Posted Tuesday, June 12, 2012, at 3:49 PM
In response to the recent tabloid “scandal” in which British Prime Minister David Cameron briefly left his 8-year-old daughter at a pub, the Washington Post’s Janice D’Arcy has dusted off the old question of whether drinking while parenting is a good idea. Leaving aside that it’s unclear whether the mix-up (the family was traveling in two separate cars) had anything to do with a lunch-time beer, D’Arcy’s query is a timely one—‘tis the season for family picnics, block parties, and neighborhood barbeques that tend to pair well with a glass of rosé or a frosty martini for those of us who are of age. But when the kids are around, should parents and other adults modify their drinking behaviors?
In these matters, of course, safety comes first. As D’Arcy points out, drunk driving arrests are on the rise among women; it seems pretty clear that the sassy “mommy needs a cocktail” shtick can have a darker side. But what about responsible consumption? Though some research suggests that the “European model”—the idea that because European families are more likely to consume wine and other alcohol as part of their quotidian food culture, kids should have a healthier relationship with drinking—may not be as effective as was previously thought, I still tend to believe that gradual, age-appropriate instruction is better than outright prohibition.

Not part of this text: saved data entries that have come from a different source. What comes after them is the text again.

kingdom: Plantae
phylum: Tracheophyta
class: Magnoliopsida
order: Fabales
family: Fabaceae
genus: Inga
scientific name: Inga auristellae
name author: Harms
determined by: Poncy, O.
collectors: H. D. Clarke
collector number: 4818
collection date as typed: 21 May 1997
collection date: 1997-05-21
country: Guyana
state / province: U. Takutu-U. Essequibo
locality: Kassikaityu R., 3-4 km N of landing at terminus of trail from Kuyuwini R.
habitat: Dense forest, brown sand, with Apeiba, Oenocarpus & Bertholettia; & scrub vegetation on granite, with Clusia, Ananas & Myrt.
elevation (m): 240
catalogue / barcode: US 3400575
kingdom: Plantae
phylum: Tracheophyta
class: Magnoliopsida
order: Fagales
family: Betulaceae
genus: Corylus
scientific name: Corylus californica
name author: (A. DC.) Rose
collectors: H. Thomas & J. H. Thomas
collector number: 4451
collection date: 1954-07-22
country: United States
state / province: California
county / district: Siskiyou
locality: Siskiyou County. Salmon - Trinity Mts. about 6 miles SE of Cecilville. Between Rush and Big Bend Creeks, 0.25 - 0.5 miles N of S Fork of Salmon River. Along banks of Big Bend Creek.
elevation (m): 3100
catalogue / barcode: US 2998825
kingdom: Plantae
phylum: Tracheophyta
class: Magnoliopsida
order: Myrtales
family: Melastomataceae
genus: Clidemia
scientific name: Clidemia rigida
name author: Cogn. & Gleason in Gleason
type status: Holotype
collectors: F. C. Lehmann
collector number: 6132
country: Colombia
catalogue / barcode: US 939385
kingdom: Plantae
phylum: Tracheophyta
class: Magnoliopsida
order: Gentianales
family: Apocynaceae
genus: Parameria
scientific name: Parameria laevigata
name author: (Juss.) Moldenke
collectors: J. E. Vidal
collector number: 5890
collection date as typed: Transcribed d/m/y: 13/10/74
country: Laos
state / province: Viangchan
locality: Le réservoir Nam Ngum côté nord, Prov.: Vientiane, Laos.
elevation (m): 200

But that belief comes with one important caveat: Tone matters. If parents are modeling an approach to alcohol that foregrounds the pleasures of inebriation—in other words, that drinking is merely a means to an altered state of mind (whether mildly buzzed or trashed) reserved especially for adults—they’re doing it wrong. Instead, the message should be focused on appreciation of the drink itself. Why this wine, and why with this meal? What are the qualities of various spirits, and why do they mix best with certain ingredients and not others? Even better, what are the histories of various distilling techniques and particular cocktails; the cultural contexts of aperitifs and other drinking rituals?
Teach the art of drinking (much like the art of cooking), and you can’t help but to teach respect for the substance. As a person not so far removed from collegiate drinking practices, I can attest that once one begins to care about the nuances of a good drink, he will be far less inclined to spend a night binging on swill. If parents present drinking as a privilege that requires appreciation, taste, and maybe even study, kids can only benefit from the exposure.